*WORK ITEM*: In the records below, reproduce exactly the lines from the one containing "index dip: (114, 174)" through the one containing "index pip: (700, 1076)", both included, and omit the pictures.

[Images with localized body landmarks]
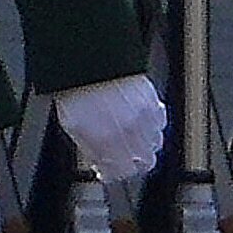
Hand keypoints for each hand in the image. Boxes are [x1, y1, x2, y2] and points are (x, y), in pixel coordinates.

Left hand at [55, 70, 170, 188]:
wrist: (89, 59)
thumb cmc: (78, 89)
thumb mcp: (72, 124)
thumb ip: (88, 146)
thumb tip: (96, 159)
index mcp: (108, 141)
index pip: (121, 172)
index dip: (114, 174)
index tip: (108, 171)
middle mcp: (130, 132)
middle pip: (146, 161)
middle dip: (134, 163)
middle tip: (124, 159)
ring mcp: (144, 116)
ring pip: (156, 142)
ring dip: (146, 145)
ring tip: (134, 141)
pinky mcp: (152, 100)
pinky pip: (161, 121)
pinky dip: (154, 125)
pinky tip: (143, 121)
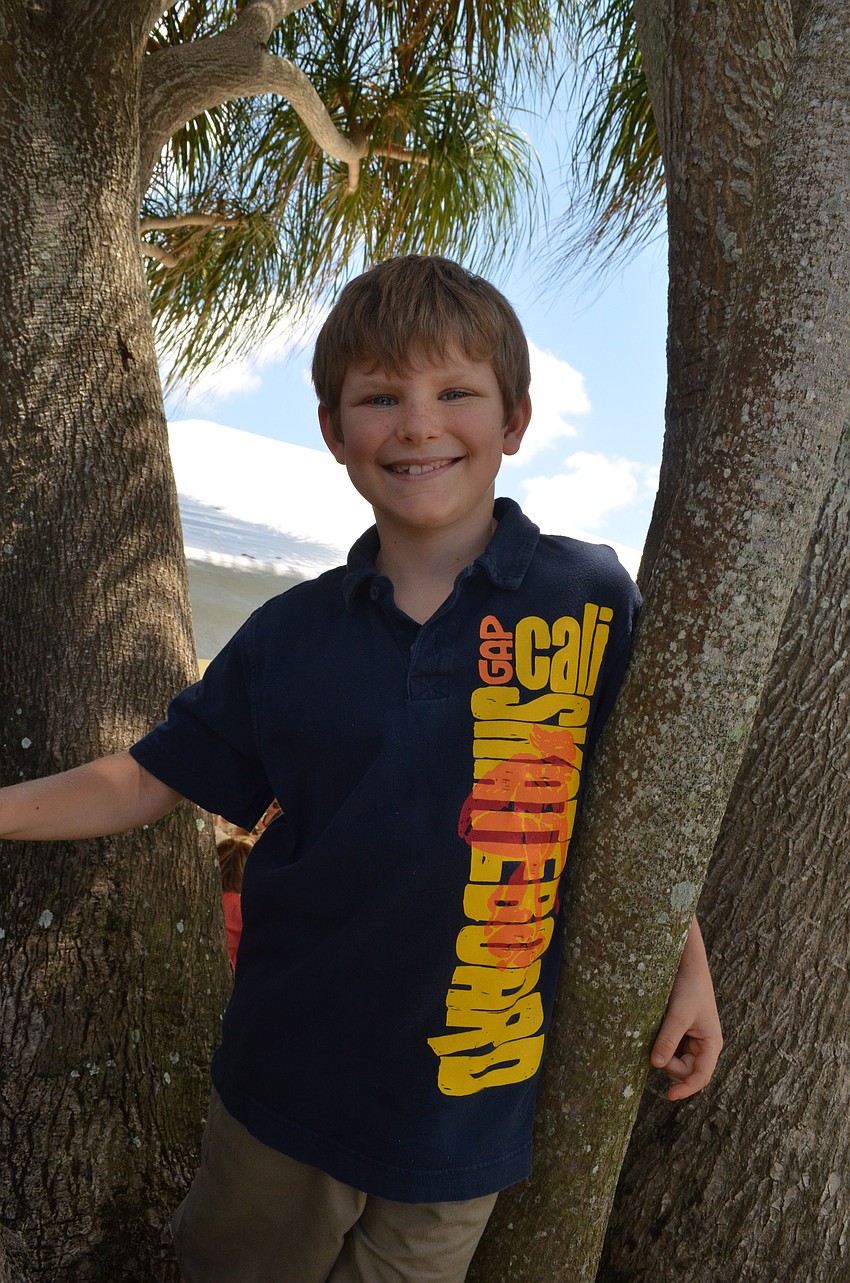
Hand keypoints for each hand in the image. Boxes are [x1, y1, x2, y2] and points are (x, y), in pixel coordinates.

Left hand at [650, 916, 722, 1100]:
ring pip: (674, 1060)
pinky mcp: (680, 1032)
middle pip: (684, 1071)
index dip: (686, 1089)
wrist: (685, 962)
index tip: (668, 1096)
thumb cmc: (688, 987)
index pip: (700, 1076)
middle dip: (669, 1063)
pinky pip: (669, 1048)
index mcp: (711, 1044)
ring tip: (659, 1029)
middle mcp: (704, 1045)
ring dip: (664, 1052)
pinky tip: (656, 1029)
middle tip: (657, 1043)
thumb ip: (668, 1039)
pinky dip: (661, 1044)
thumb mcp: (677, 1014)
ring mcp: (692, 1040)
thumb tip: (656, 1065)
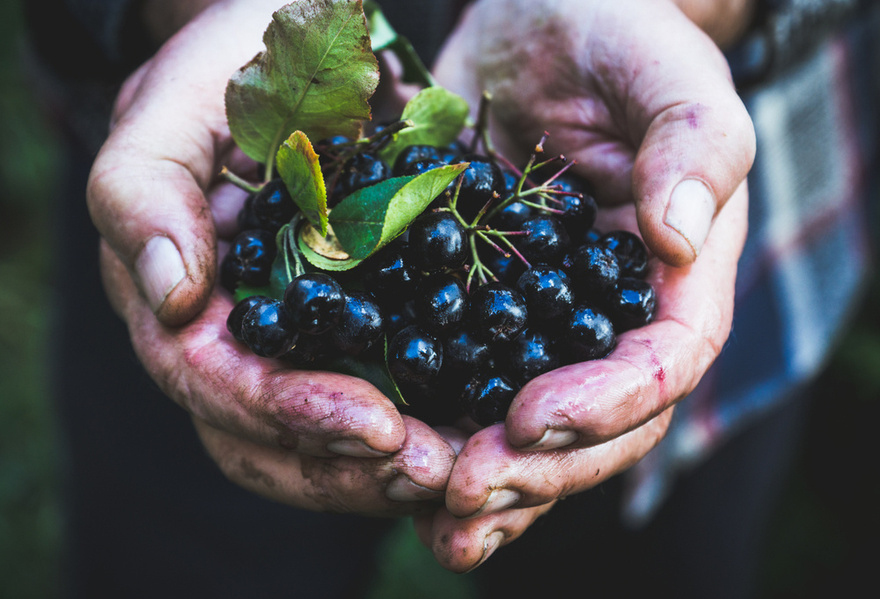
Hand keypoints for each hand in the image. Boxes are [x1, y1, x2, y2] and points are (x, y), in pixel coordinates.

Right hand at [88, 0, 455, 513]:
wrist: (315, 59)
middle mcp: (238, 342)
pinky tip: (480, 435)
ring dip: (393, 473)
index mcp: (184, 301)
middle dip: (350, 469)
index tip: (376, 426)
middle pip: (270, 443)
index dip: (287, 415)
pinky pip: (390, 405)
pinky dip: (429, 433)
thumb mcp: (180, 101)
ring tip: (465, 469)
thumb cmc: (238, 67)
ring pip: (327, 448)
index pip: (215, 385)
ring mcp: (301, 348)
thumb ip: (144, 186)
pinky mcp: (367, 336)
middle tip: (436, 471)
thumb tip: (168, 293)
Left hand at [421, 0, 754, 569]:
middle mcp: (609, 319)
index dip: (606, 405)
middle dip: (537, 468)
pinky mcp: (476, 312)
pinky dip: (438, 438)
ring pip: (529, 432)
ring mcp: (541, 325)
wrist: (539, 25)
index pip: (660, 366)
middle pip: (595, 426)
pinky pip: (463, 389)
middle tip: (465, 488)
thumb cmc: (618, 37)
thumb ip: (693, 147)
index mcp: (671, 279)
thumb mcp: (667, 72)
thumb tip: (676, 239)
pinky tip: (397, 474)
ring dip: (488, 484)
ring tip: (437, 515)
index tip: (533, 419)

*COMPLETED TASK*:
index dip: (114, 174)
index tip: (108, 171)
middle mcp: (130, 132)
middle pip: (146, 161)
middle dip: (134, 163)
middle tip: (124, 159)
ring mcp: (144, 116)
ring pip: (156, 142)
ring dip: (146, 145)
ring tip: (134, 141)
pinky mcp: (152, 100)
pinky pip: (161, 121)
pinky dip: (154, 125)
pinky tip: (143, 121)
Hand keypoints for each hand in the image. Boxes are [x1, y1, x2, y2] and points are (x, y), in pixel coordinates.

Left hand at [650, 916, 722, 1100]:
ring pip: (674, 1060)
pinky mcp: (680, 1032)
middle pip: (684, 1071)
index dip: (686, 1089)
wrist: (685, 962)
index tip: (668, 1096)
thumb cmc: (688, 987)
index pip: (700, 1076)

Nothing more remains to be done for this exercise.